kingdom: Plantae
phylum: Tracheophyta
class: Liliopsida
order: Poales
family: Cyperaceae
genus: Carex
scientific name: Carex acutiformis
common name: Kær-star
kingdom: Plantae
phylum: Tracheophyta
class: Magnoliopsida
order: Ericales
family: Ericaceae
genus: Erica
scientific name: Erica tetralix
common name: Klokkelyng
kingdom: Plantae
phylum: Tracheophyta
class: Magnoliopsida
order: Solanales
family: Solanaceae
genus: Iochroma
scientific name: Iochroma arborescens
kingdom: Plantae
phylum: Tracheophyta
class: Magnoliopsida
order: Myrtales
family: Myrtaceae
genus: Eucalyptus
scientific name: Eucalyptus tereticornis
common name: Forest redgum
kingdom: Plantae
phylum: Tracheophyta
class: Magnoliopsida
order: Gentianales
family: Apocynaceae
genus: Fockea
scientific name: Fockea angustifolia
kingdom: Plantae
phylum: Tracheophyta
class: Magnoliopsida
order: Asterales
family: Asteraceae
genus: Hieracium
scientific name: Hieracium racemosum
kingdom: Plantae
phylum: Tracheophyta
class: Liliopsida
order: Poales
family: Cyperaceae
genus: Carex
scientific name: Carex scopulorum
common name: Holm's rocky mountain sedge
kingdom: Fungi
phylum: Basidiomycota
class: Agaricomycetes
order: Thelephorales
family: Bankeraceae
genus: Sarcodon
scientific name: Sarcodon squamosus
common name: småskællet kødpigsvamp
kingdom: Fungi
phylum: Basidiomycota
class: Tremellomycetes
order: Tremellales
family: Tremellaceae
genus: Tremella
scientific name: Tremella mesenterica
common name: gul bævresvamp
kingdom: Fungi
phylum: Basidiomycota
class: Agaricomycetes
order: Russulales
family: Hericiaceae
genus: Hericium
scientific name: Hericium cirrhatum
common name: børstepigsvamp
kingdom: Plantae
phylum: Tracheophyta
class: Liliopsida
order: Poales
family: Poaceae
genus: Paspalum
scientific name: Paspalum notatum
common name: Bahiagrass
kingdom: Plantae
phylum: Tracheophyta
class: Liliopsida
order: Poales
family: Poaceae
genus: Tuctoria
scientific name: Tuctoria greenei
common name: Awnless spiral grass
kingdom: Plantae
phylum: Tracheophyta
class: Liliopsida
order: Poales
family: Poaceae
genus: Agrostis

= REQUEST =
Find every line in the material that contains the string "common" and copy each of those lines.

= RESULT =
common name: Kær-star
common name: Klokkelyng
common name: Forest redgum
common name: Holm's rocky mountain sedge
common name: småskællet kødpigsvamp
common name: gul bævresvamp
common name: børstepigsvamp
common name: Bahiagrass
common name: Awnless spiral grass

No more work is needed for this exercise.